Excerpted data:
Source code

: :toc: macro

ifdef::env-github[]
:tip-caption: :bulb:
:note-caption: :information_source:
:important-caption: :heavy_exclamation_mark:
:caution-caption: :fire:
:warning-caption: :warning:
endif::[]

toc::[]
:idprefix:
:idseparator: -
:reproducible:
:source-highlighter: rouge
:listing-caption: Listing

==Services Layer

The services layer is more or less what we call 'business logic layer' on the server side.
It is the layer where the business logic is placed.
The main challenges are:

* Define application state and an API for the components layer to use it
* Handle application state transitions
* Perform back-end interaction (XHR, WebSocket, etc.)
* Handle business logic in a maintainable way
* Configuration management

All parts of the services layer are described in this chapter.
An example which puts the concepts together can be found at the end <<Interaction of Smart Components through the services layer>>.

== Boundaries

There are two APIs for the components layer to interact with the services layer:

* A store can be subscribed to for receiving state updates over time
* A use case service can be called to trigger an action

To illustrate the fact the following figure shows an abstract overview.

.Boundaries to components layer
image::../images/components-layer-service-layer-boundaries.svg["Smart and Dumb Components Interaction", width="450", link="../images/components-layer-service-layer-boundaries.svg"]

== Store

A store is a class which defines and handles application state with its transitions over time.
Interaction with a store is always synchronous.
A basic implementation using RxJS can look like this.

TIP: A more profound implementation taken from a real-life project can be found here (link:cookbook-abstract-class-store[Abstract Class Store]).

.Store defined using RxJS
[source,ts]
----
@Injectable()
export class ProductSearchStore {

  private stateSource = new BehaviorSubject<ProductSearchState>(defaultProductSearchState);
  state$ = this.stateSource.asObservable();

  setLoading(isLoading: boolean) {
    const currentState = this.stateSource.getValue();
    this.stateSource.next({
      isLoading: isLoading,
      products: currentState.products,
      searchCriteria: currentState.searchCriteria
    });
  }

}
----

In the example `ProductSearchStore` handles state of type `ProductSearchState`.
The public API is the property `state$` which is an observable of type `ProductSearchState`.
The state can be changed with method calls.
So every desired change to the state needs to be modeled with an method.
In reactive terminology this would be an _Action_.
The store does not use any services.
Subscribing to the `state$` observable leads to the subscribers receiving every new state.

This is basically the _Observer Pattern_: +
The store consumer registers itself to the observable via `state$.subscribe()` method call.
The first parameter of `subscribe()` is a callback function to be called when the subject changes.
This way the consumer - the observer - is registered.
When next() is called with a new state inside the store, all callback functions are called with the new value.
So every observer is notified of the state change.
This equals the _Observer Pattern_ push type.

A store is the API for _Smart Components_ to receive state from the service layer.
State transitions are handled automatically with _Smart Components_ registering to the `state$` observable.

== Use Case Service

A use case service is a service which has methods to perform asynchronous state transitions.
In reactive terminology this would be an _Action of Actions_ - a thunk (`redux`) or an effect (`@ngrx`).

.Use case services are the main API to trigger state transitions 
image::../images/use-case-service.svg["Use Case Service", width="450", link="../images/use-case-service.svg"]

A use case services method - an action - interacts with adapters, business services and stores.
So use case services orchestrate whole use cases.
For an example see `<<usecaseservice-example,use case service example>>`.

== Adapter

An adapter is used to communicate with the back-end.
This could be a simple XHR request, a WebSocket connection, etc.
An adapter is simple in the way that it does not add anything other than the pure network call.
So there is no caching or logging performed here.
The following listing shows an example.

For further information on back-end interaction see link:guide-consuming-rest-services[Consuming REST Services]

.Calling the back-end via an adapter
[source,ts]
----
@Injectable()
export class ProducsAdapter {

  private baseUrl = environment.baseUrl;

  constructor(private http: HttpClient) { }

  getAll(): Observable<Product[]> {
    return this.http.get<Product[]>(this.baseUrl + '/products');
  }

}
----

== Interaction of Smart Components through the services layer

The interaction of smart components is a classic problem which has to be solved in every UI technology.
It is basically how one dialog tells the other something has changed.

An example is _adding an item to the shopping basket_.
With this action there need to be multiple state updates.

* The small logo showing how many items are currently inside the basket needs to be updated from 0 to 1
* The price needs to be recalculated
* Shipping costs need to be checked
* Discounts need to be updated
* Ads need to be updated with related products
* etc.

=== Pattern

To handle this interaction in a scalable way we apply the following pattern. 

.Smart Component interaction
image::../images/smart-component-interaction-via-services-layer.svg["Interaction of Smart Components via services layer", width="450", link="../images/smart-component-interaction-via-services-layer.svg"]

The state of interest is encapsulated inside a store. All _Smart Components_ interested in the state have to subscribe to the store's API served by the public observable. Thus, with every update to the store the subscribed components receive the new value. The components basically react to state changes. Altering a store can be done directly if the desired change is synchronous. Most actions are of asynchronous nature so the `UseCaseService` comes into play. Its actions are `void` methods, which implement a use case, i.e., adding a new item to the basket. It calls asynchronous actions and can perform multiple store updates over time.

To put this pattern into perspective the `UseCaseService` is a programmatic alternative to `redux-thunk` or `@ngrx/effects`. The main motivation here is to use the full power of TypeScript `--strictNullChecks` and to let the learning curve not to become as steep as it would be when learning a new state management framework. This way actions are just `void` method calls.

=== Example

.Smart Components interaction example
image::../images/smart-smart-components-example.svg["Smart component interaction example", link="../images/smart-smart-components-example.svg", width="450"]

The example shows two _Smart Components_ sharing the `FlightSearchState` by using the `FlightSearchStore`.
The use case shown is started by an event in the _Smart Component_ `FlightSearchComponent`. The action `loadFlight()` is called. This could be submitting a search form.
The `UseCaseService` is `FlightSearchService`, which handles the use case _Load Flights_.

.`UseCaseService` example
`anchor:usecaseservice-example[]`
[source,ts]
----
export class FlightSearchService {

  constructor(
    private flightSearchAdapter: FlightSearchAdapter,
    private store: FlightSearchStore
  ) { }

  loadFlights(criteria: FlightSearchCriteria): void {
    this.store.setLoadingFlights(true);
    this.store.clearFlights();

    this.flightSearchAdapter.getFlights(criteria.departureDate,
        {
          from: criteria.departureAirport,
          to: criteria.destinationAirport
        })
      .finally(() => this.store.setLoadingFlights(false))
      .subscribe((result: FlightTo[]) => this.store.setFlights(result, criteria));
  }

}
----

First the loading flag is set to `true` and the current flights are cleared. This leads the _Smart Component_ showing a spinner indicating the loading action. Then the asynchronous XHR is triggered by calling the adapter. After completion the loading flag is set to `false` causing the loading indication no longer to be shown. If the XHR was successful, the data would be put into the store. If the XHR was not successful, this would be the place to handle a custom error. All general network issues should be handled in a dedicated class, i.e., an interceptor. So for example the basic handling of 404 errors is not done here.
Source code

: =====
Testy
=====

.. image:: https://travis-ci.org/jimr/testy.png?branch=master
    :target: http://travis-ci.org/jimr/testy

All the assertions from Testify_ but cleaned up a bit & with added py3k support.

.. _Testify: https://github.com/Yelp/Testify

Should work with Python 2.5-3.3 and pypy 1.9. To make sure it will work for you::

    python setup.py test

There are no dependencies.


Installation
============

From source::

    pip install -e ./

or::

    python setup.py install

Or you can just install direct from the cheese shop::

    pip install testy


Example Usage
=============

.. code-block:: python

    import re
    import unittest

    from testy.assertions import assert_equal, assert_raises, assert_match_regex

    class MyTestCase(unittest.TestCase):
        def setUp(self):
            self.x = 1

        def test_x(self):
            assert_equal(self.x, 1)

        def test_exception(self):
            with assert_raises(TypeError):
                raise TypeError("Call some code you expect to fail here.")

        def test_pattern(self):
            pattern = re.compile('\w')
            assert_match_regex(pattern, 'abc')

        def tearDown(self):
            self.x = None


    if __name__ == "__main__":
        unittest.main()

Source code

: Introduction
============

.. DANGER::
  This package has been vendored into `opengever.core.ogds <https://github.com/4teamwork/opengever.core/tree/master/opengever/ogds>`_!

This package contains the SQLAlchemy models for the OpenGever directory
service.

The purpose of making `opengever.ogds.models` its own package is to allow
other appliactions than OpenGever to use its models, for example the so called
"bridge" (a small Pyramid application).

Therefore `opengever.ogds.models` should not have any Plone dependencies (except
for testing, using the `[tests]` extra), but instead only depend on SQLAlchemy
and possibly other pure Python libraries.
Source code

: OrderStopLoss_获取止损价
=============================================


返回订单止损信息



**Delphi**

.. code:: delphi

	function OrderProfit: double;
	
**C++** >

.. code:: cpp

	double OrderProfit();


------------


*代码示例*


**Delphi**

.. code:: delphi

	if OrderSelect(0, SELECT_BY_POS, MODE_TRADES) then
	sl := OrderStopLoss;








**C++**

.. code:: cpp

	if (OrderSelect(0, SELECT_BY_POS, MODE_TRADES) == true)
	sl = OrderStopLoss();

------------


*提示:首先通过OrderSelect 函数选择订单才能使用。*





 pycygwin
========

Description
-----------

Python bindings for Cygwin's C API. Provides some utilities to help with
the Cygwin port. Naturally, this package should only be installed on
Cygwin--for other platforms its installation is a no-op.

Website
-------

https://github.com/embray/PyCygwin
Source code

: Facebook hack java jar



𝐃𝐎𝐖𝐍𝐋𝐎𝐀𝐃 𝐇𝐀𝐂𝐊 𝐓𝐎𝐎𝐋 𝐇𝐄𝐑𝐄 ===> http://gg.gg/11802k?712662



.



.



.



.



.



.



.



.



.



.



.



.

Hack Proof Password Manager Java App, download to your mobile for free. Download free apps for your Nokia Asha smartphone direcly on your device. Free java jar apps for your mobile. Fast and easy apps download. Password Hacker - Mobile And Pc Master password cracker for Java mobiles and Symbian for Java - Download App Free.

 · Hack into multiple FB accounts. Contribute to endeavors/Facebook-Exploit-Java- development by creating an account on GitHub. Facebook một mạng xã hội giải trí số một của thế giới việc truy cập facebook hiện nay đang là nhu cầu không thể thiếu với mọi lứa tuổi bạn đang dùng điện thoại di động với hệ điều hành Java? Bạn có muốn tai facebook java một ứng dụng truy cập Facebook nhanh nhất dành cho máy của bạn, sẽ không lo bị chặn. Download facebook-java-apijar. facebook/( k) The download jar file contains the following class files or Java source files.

Exercise aim: Every line above in which the word "logic" occurs is to be copied.

Your response:
The services layer is more or less what we call 'business logic layer' on the server side.
It is the layer where the business logic is placed.
* Handle business logic in a maintainable way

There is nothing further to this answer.